*** Opening DATA TO PROCESS ***
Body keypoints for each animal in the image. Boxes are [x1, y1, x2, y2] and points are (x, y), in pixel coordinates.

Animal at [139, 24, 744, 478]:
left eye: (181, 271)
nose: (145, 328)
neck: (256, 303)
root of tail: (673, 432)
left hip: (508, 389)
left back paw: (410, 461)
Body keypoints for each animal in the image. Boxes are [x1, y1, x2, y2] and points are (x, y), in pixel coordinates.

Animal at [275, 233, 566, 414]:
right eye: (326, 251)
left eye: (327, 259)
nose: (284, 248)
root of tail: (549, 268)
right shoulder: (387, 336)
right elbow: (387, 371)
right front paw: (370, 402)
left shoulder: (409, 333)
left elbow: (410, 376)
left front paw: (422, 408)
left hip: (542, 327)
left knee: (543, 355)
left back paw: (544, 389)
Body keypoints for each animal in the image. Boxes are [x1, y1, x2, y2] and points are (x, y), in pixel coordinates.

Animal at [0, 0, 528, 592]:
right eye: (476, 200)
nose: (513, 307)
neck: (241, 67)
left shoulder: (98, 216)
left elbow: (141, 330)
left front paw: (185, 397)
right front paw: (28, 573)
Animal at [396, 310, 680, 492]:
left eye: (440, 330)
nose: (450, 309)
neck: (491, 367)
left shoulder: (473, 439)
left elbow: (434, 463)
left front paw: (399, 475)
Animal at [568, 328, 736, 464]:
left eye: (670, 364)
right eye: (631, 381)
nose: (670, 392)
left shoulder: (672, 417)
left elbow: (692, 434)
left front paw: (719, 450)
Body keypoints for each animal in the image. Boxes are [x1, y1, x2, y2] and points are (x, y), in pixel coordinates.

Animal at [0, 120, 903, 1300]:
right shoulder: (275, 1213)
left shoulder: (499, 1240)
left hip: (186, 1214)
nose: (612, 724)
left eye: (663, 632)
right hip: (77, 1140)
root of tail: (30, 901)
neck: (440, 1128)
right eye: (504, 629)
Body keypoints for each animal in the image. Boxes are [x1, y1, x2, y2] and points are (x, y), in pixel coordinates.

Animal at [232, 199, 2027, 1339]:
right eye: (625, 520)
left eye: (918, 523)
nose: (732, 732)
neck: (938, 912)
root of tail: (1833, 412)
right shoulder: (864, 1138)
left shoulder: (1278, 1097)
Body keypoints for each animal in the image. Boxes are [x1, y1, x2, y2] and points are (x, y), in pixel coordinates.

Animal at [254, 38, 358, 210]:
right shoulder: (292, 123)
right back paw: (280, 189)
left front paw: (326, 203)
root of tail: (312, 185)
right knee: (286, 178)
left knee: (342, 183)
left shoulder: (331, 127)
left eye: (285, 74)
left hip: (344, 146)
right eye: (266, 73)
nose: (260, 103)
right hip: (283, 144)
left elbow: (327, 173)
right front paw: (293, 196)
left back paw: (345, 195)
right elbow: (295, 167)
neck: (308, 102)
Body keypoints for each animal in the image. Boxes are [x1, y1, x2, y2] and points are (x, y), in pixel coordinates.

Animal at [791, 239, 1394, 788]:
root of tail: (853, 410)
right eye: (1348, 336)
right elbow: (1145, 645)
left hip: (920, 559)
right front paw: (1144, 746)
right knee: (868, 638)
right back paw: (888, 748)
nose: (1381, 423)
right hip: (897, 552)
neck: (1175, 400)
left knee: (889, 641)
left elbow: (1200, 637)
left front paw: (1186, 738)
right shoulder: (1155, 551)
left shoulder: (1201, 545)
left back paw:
*** Closing DATA TO PROCESS ***
(WORK REQUEST):
Return exactly the lines above from the line that has "right eye: (625, 520)" through the line that has "nose: (260, 103)", inclusive, and nothing else.

(REPLY):
right eye: (625, 520)
left eye: (918, 523)
nose: (732, 732)
neck: (938, 912)
root of tail: (1833, 412)
right shoulder: (864, 1138)
left shoulder: (1278, 1097)
Body keypoints for each animal in the image. Boxes are [x1, y1, x2, y2] and points are (x, y), in pixel coordinates.

Animal at [254, 38, 358, 210]:
right shoulder: (292, 123)
right back paw: (280, 189)
left front paw: (326, 203)
root of tail: (312, 185)
right knee: (286, 178)
left knee: (342, 183)
left shoulder: (331, 127)
left eye: (285, 74)
left hip: (344, 146)
right eye: (266, 73)
nose: (260, 103)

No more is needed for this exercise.